Life expectancy around the world has risen by a whopping six years since 1990, according to a global survey released Friday.
As the CBC reports here, these longer lifetimes are occurring in both rich countries and poor ones, although for different reasons.
In the affluent west, it’s driven by falling death rates from the two big scourges of cancer and heart disease. In poorer countries, increased life expectancy is the result of progress in fighting tuberculosis, malaria and diarrhea. The tragic exception, however, is southern sub-Saharan Africa, where life expectancy has actually fallen five years because of rising deaths from HIV/AIDS.
The 2013 Global Burden of Disease Study was published in the Lancet medical journal.
For those born in 2012, life expectancy in Canada is now 80 for males and 84 for women, according to this report in May of 2014.
The Hub’s Take
None of this comes as a great surprise to us here at the Financial Independence Hub. This long-established trend is why one of our six major blog categories is Aging & Longevity, which is where the post you are now reading is housed. Read earlier posts in this section, notably those of Mark Venning, and you will see that we believe in a few implications of extended longevity.
One is consistent with this entire web site, which is devoted NOT to Retirement but to Financial Independence (aka Findependence). If you’re not sure about the difference, read our introductory announcement on this site’s front page, or the e-books also prominently displayed in this site.
The second implication is that we should be planning NOT for Retirement but for Longevity. The recent post by Doug Dahmer identifies the “fatal flaw” in most retirement plans, which is (you guessed it) rising Life Expectancy. In his piece you can also find a link to a Longevity Calculator which will take your individual situation and spit out a probable age you can expect to live to.
How to lower your Life Expectancy
Of course, since it’s mostly a matter of common sense, you may not even need to use such a calculator. The more bad habits you have, the lower your life expectancy. So if you smoke, drink to excess, eat junk food, never exercise, indulge in illicit drugs, speed and are unmarried, you probably don’t need to fret too much about extended longevity.
On the other hand, the more you eat properly and exercise, are married and refrain from most of the above harmful activities, the more you can expect to participate in this steady upwards march of Life Expectancy. If so, you should consider working longer or if you dislike your present occupation, think of a way to change careers.

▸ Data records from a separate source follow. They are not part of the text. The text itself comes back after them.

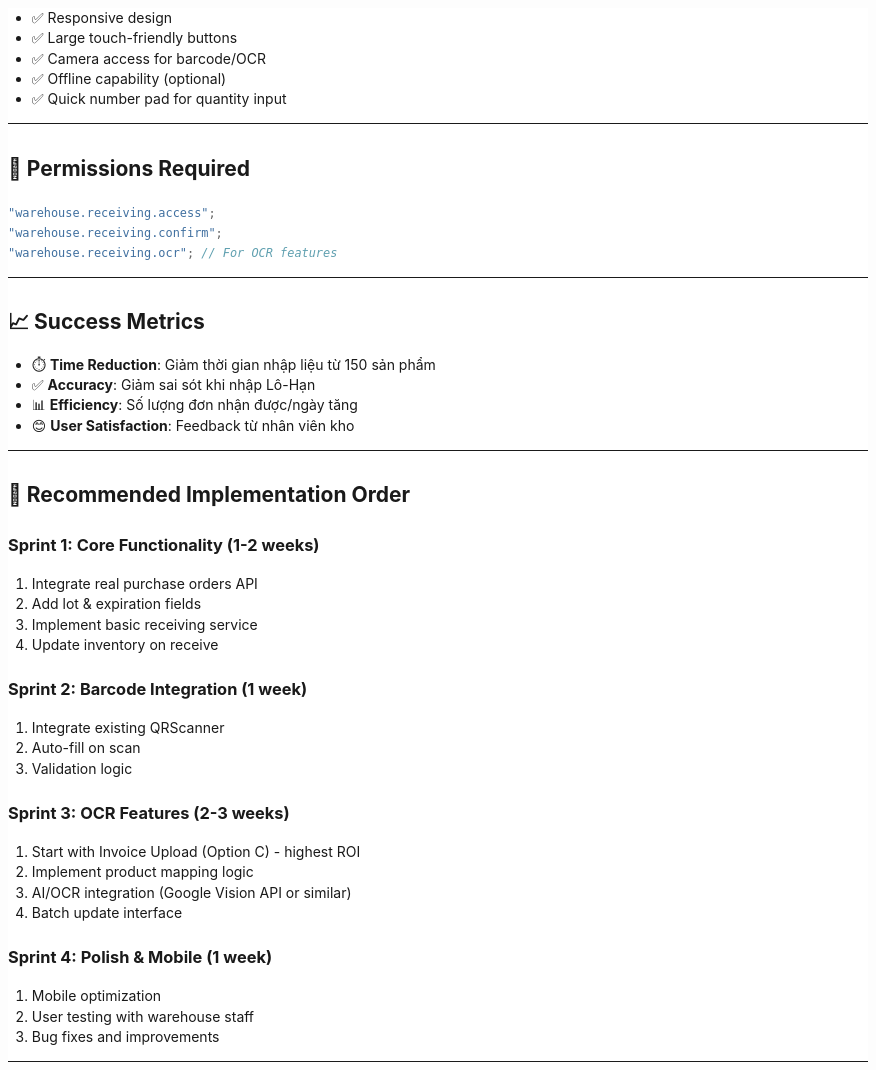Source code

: - ✅ Responsive design
- ✅ Large touch-friendly buttons
- ✅ Camera access for barcode/OCR
- ✅ Offline capability (optional)
- ✅ Quick number pad for quantity input

---

## 🔐 Permissions Required

```typescript
"warehouse.receiving.access";
"warehouse.receiving.confirm";
"warehouse.receiving.ocr"; // For OCR features
```

---

## 📈 Success Metrics

- ⏱️ **Time Reduction**: Giảm thời gian nhập liệu từ 150 sản phẩm
- ✅ **Accuracy**: Giảm sai sót khi nhập Lô-Hạn
- 📊 **Efficiency**: Số lượng đơn nhận được/ngày tăng
- 😊 **User Satisfaction**: Feedback từ nhân viên kho

---

## 🚀 Recommended Implementation Order

### **Sprint 1: Core Functionality** (1-2 weeks)

1. Integrate real purchase orders API
2. Add lot & expiration fields
3. Implement basic receiving service
4. Update inventory on receive

### **Sprint 2: Barcode Integration** (1 week)

1. Integrate existing QRScanner
2. Auto-fill on scan
3. Validation logic

### **Sprint 3: OCR Features** (2-3 weeks)

1. Start with Invoice Upload (Option C) - highest ROI
2. Implement product mapping logic
3. AI/OCR integration (Google Vision API or similar)
4. Batch update interface

### **Sprint 4: Polish & Mobile** (1 week)

1. Mobile optimization
2. User testing with warehouse staff
3. Bug fixes and improvements

---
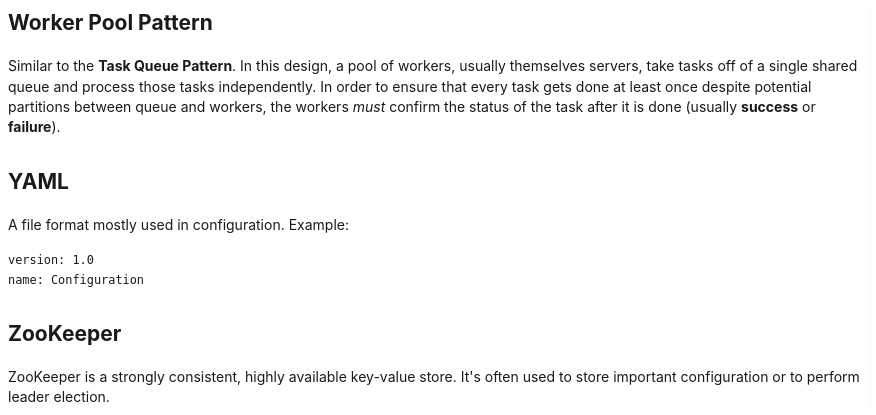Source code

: ## Worker Pool Pattern
Similar to the **Task Queue Pattern**. In this design, a pool of workers, usually themselves servers, take tasks off of a single shared queue and process those tasks independently. In order to ensure that every task gets done at least once despite potential partitions between queue and workers, the workers *must* confirm the status of the task after it is done (usually **success** or **failure**).

## YAML
A file format mostly used in configuration. Example:
```
version: 1.0
name: Configuration
```

## ZooKeeper
ZooKeeper is a strongly consistent, highly available key-value store. It's often used to store important configuration or to perform leader election.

If you’re just fed up with “working for the man,” consider the possibility of starting your own business. If you’re going to live longer than you once supposed, you no longer have to use the excuse of being too old to start. Another of the Hub’s six blog categories is Business Ownership.

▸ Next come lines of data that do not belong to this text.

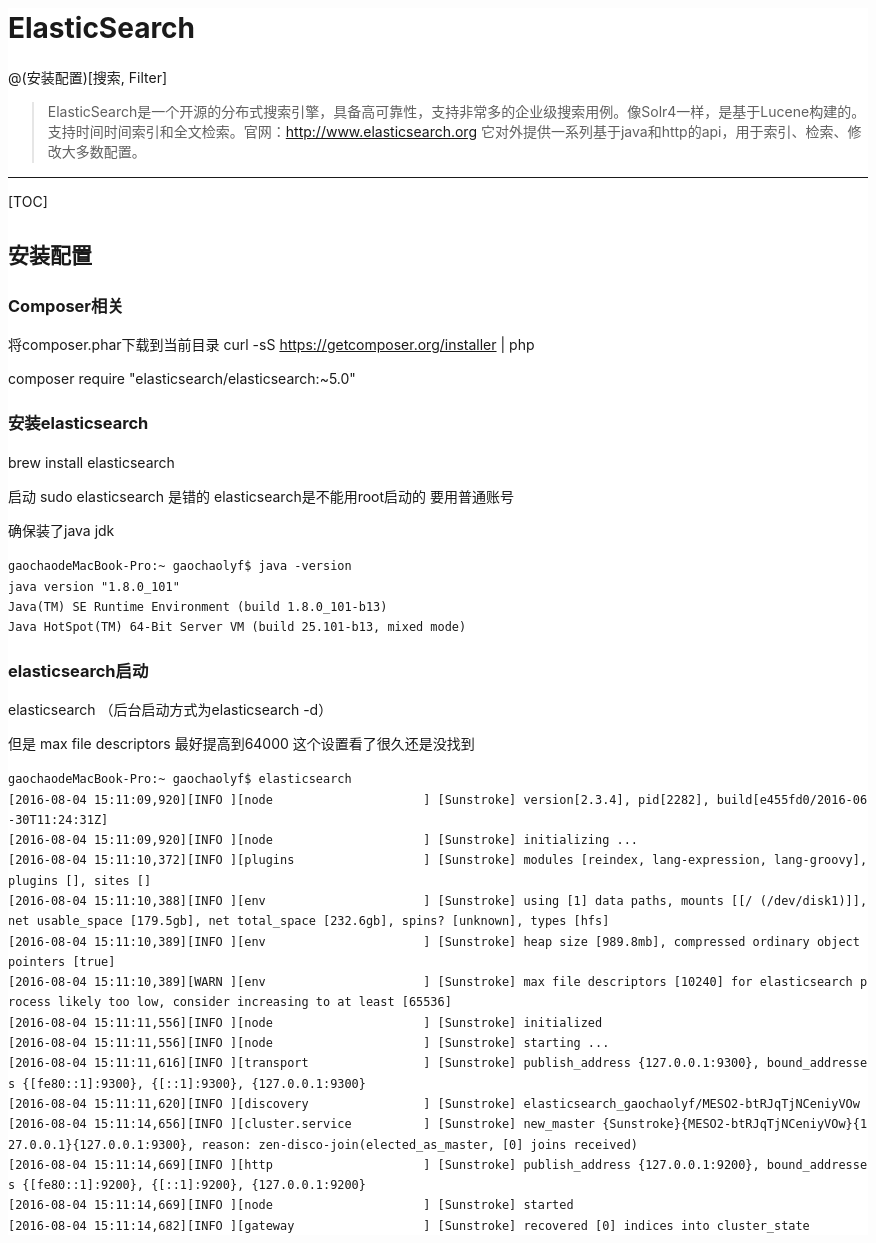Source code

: # ElasticSearch

@(安装配置)[搜索, Filter]

>ElasticSearch是一个开源的分布式搜索引擎，具备高可靠性，支持非常多的企业级搜索用例。像Solr4一样，是基于Lucene构建的。支持时间时间索引和全文检索。官网：http://www.elasticsearch.org
它对外提供一系列基于java和http的api，用于索引、检索、修改大多数配置。


-------------------

[TOC]

## 安装配置
### Composer相关
将composer.phar下载到当前目录
curl -sS https://getcomposer.org/installer | php

composer require "elasticsearch/elasticsearch:~5.0"

### 安装elasticsearch
brew install elasticsearch

启动 sudo elasticsearch 是错的 elasticsearch是不能用root启动的 要用普通账号

确保装了java jdk 
```dos
gaochaodeMacBook-Pro:~ gaochaolyf$ java -version
java version "1.8.0_101"
Java(TM) SE Runtime Environment (build 1.8.0_101-b13)
Java HotSpot(TM) 64-Bit Server VM (build 25.101-b13, mixed mode)
```

### elasticsearch启动
elasticsearch （后台启动方式为elasticsearch -d）

但是 max file descriptors 最好提高到64000 这个设置看了很久还是没找到
```
gaochaodeMacBook-Pro:~ gaochaolyf$ elasticsearch
[2016-08-04 15:11:09,920][INFO ][node                     ] [Sunstroke] version[2.3.4], pid[2282], build[e455fd0/2016-06-30T11:24:31Z]
[2016-08-04 15:11:09,920][INFO ][node                     ] [Sunstroke] initializing ...
[2016-08-04 15:11:10,372][INFO ][plugins                  ] [Sunstroke] modules [reindex, lang-expression, lang-groovy], plugins [], sites []
[2016-08-04 15:11:10,388][INFO ][env                      ] [Sunstroke] using [1] data paths, mounts [[/ (/dev/disk1)]], net usable_space [179.5gb], net total_space [232.6gb], spins? [unknown], types [hfs]
[2016-08-04 15:11:10,389][INFO ][env                      ] [Sunstroke] heap size [989.8mb], compressed ordinary object pointers [true]
[2016-08-04 15:11:10,389][WARN ][env                      ] [Sunstroke] max file descriptors [10240] for elasticsearch process likely too low, consider increasing to at least [65536]
[2016-08-04 15:11:11,556][INFO ][node                     ] [Sunstroke] initialized
[2016-08-04 15:11:11,556][INFO ][node                     ] [Sunstroke] starting ...
[2016-08-04 15:11:11,616][INFO ][transport                ] [Sunstroke] publish_address {127.0.0.1:9300}, bound_addresses {[fe80::1]:9300}, {[::1]:9300}, {127.0.0.1:9300}
[2016-08-04 15:11:11,620][INFO ][discovery                ] [Sunstroke] elasticsearch_gaochaolyf/MESO2-btRJqTjNCeniyVOw
[2016-08-04 15:11:14,656][INFO ][cluster.service          ] [Sunstroke] new_master {Sunstroke}{MESO2-btRJqTjNCeniyVOw}{127.0.0.1}{127.0.0.1:9300}, reason: zen-disco-join(elected_as_master, [0] joins received)
[2016-08-04 15:11:14,669][INFO ][http                     ] [Sunstroke] publish_address {127.0.0.1:9200}, bound_addresses {[fe80::1]:9200}, {[::1]:9200}, {127.0.0.1:9200}
[2016-08-04 15:11:14,669][INFO ][node                     ] [Sunstroke] started
[2016-08-04 15:11:14,682][INFO ][gateway                  ] [Sunstroke] recovered [0] indices into cluster_state
```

More longevity breakthroughs to come, especially for the young
Personally, I believe we’re not yet done with breakthroughs in medical science and extended longevity. Google the word “telomere” and you may find we’re close to extending longevity even more. Maybe not so much for aging baby boomers but I think millennials should definitely be preparing for very long lives indeed, which is why we’ve written elsewhere on the Hub that millennials should forget about the term Retirement, and instead embrace the far more accessible and doable term Financial Independence.